By looking at the loadings for PC1, we can see that all of them are negative. That tells us that cells that have a large values for each measurement will have a low PC1. The largest loadings are the loadings for Compactness, Concavity, and Concave points. Meaning that cells that have low values for each of these are going to have a very high PC1.
Next, we can look into PC2 and see how it differs. We can see that a good portionof the loadings for PC2 are positive. The negatives are fractal dimension, symmetry, compactness, and concavity. The largest loadings for PC2 are radius and fractal dimension. Cells with a large radius will have a large PC2 and the points with a large fractal dimension will have a small PC2.
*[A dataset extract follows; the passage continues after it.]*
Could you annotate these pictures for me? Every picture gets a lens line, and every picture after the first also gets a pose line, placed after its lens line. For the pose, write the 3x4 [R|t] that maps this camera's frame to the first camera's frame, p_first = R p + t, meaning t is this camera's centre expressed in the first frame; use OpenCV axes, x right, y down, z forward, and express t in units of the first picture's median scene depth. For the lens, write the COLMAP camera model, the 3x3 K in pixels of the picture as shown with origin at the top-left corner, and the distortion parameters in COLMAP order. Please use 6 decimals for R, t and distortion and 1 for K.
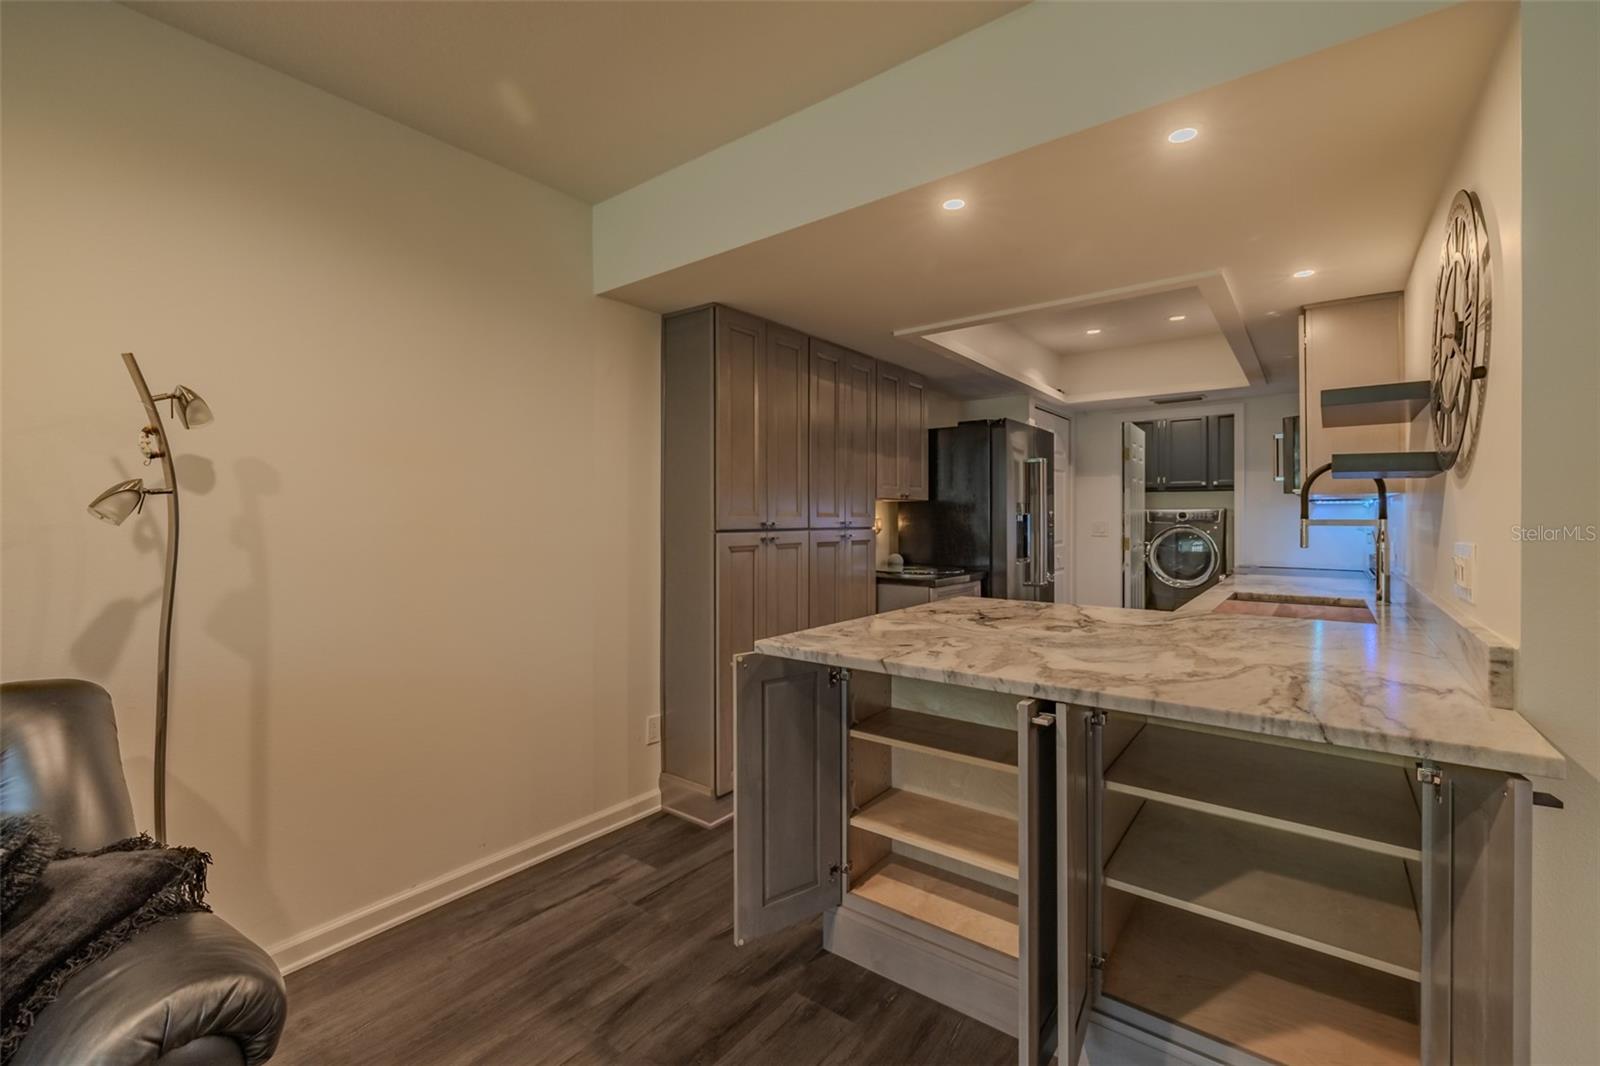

Lastly, lets look into PC3. PC3 has a lot of loadings that are close to 0, which makes sense because a lot fo the variability has already been explained in the other PCs. Notably, texture was a very negative loading. The loading for texture is -0.898, which is the largest individual loading in absolute value for any of the PCs. This tells us that cells with a large standard deviation in texture are going to have a small PC3.
C.
Examine a biplot of the first two PCs. Incorporate the third PC by sizing the points by this variable. (Hint: use fviz_pca to set up a biplot, but set col.ind='white'. Then use geom_point() to maintain full control over the point mapping.) Color-code by whether the cells are benign or malignant. Answer the following:
What characteristics distinguish malignant from benign cells?
Of the 3 PCs, which does the best job of differentiating malignant from benign cells?
cells_pc_df <- (cbind(bc_cells, cells_pca$x[,1:4]))fviz_pca_biplot(cells_pca,col.ind='white') +geom_point(data = cells_pc_df, aes(x = PC1, y = PC2, size = PC3, color = Diagnosis))
The characteristics that do the best job of differentiating between benign and malignant cells are concavity, concave points, compactness, and radius. There are two large clouds of points, one is mostly malignant points and the other is mostly benign points. Most of the arrows are pointing in the direction of the malignant cloud, but those four arrows specifically have no benign points in those directions. The PC that is best at differentiating between the cells is PC1. On one end of the PC1 axis, we have almost all malignant cells (the left side). The other side is almost entirely the benign cells. Additionally, the most important factors for PC1 are Compactness, concavity, and concave points. Cells with large values of these have low PC1s. Each of these arrows is pointing towards the malignant cells.